STRANGE BUT TRUE
Q: Who invented the roller coaster and how long can you stay on one?
A: “When Russian daredevils got bored sledding down hills in the 1600s, they decided to ramp things up by building ‘flying mountains’ — elaborate five-story ice ramps with drops as steep as 50 degrees,” say Noah Davis and Lucas Reilly in Mental Floss magazine. They sledded on hollowed-out blocks of ice, but in 1804 the French added a track and wheels, though the wheels had a tendency to fly off. “By the 1840s, centrifugal railways featured the first loop-de-loops, flipping riders around a perfect circle that created G-forces three times stronger than most modern coasters.”
As to the length of a ride, Richard Rodriguez in 2007 spent 17 straight days and nights on a roller coaster in Blackpool, England — eating, drinking and sleeping there with only a five-minute break every hour to clean up and use the bathroom. Five years later, Rodriguez upped his riding time to 112 consecutive days, though he did take the night off when the park closed.
Q: Statistically speaking, there are differences between percentage rates and total numbers, differences between men and women from one country to the next and from one year to the next. Taken together, some of the numbers are encouraging, others are quite deadly. Do you get our drift here?
A: We’re talking about smoking. First, the encouraging numbers: From 1980 to 2012, global smoking rates declined from 41 percent to 31 percent among men, and from nearly 11 percent to 6 percent among women, reports Science News magazine, drawing on data from the Journal of the American Medical Association. “But because of population growth, the total number of daily smokers increased from 721 million to 967 million” — for an increase of some 246 million. And in just about every country, many more men than women still smoke.
And for one of the truly discouraging numbers: An estimated 5.7 million people worldwide died from smoking in 2010 alone.
Q: When you’re a dentist with a longtime interest in craniofacial work, particularly on children with deformities, how might they signal back to you just how important your work has been to them?
A: Just ask Dr.
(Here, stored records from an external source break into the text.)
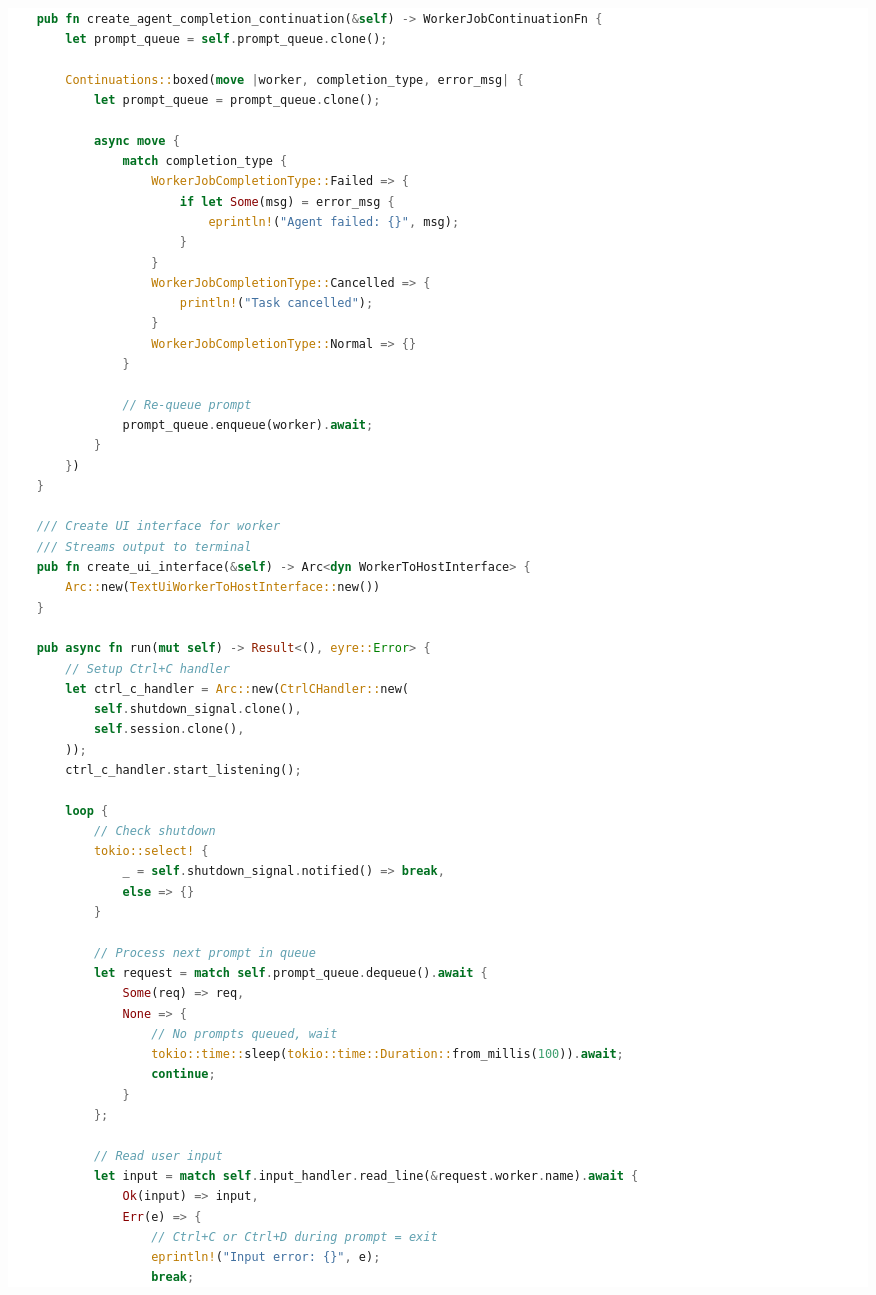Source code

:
 ```rust
    pub fn create_agent_completion_continuation(&self) -> WorkerJobContinuationFn {
        let prompt_queue = self.prompt_queue.clone();
        
        Continuations::boxed(move |worker, completion_type, error_msg| {
            let prompt_queue = prompt_queue.clone();
            
            async move {
                match completion_type {
                    WorkerJobCompletionType::Failed => {
                        if let Some(msg) = error_msg {
                            eprintln!("Agent failed: {}", msg);
                        }
                    }
                    WorkerJobCompletionType::Cancelled => {
                        println!("Task cancelled");
                    }
                    WorkerJobCompletionType::Normal => {}
                }
                
                // Re-queue prompt
                prompt_queue.enqueue(worker).await;
            }
        })
    }
    
    /// Create UI interface for worker
    /// Streams output to terminal
    pub fn create_ui_interface(&self) -> Arc<dyn WorkerToHostInterface> {
        Arc::new(TextUiWorkerToHostInterface::new())
    }
    
    pub async fn run(mut self) -> Result<(), eyre::Error> {
        // Setup Ctrl+C handler
        let ctrl_c_handler = Arc::new(CtrlCHandler::new(
            self.shutdown_signal.clone(),
            self.session.clone(),
        ));
        ctrl_c_handler.start_listening();
        
        loop {
            // Check shutdown
            tokio::select! {
                _ = self.shutdown_signal.notified() => break,
                else => {}
            }
            
            // Process next prompt in queue
            let request = match self.prompt_queue.dequeue().await {
                Some(req) => req,
                None => {
                    // No prompts queued, wait
                    tokio::time::sleep(tokio::time::Duration::from_millis(100)).await;
                    continue;
                }
            };
            
            // Read user input
            let input = match self.input_handler.read_line(&request.worker.name).await {
                Ok(input) => input,
                Err(e) => {
                    // Ctrl+C or Ctrl+D during prompt = exit
                    eprintln!("Input error: {}", e);
                    break;
```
Jerold Goldberg, dentist and former dean of the Case Western Reserve University School of Dental Medicine, who believes such work can be deeply gratifying and can have an enormous impact on kids’ lives, says Bill Lubinger in Think: A Magazine of Case Western Reserve University. The doctor recounts treating one 8-year-old boy who required some segments of hipbone put in his jaw. Over the course of three or four operations, “We moved his whole upper jaw and the middle of his face forward.”
Then, when he was a senior and ready to graduate, the only fix-it work remaining was to his slightly asymmetrical nose. Goldberg recalls their conversation: “You and I have been through a lot, so when you get your nose fixed there, you’ll be done.” Looking at the doctor intently, the young man replied, “Doctor, I’m graduating from high school, I’m going to Notre Dame, I have a football scholarship, and I’m dating the best-looking girl in school. Why exactly do I have to get my nose done?” What a question, thought Goldberg, who looked back at him and said, “You know something? Silly me, I guess you don’t.”